The race to automate machine learning is heating up, and OpenAI just dropped PaperBench, a new benchmark designed to see if AI can truly replicate cutting-edge ML research.
PaperBench tests whether AI agents can read research papers, write the code, and then run experiments to reproduce the results. Comprising 20 papers from ICML 2024, the trials span reinforcement learning, robustness, and probabilistic methods and feature detailed rubrics specifying 8,316 individually gradable tasks.
Technically, the agents have to build everything from scratch, processing the paper plus any clarifications to create a complete, executable code repository, including the critical reproduce.sh file. To ensure a fair test, they can’t borrow any code from the original authors. Evaluation is handled by SimpleJudge, an automated large language model, which itself scored an F1 of 0.83 on the JudgeEval validation dataset.

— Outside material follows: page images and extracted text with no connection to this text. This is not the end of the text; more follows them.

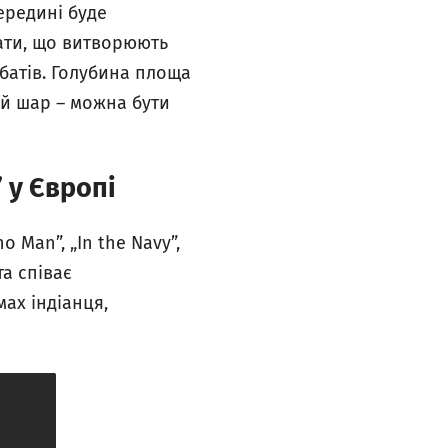
ередині буде
ати, що витворюють
обатів. Голубина площа
ий шар – можна бути
” у Європі
ho Man”, „In the Navy”,
а співає
ах індіанця,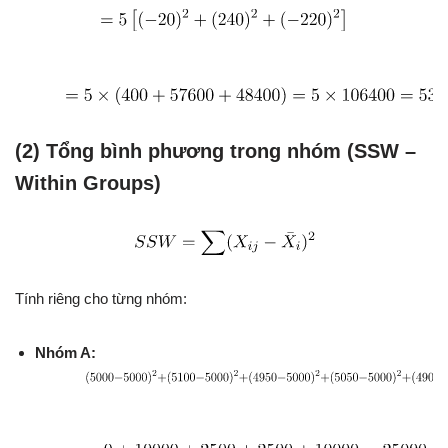
(2) Tổng bình phương trong nhóm (SSW –
Within Groups)
Tính riêng cho từng nhóm:
Nhóm A:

So, how did the models fare? Claude 3.5 Sonnet topped the charts with an average replication score of 21.0%. OpenAI’s GPT-4o lagged behind at 4.1%, and Gemini 2.0 Flash trailed further at 3.2%. For context, human ML experts hit 41.4% after 48 hours, showing there’s still a significant gap.
The analysis revealed that AI shines initially with rapid code generation and experimental setup but fades over time, struggling with sustained tasks, troubleshooting, and strategic adjustments. For broader use, OpenAI is also offering PaperBench Code-Dev, which focuses on code correctness without requiring full experimental runs, reducing costs.
OpenAI’s open-sourcing of PaperBench should drive further research into autonomous AI capabilities. The benchmark offers a detailed environment for assessing AI and understanding the strengths and limitations of AI models relative to human abilities.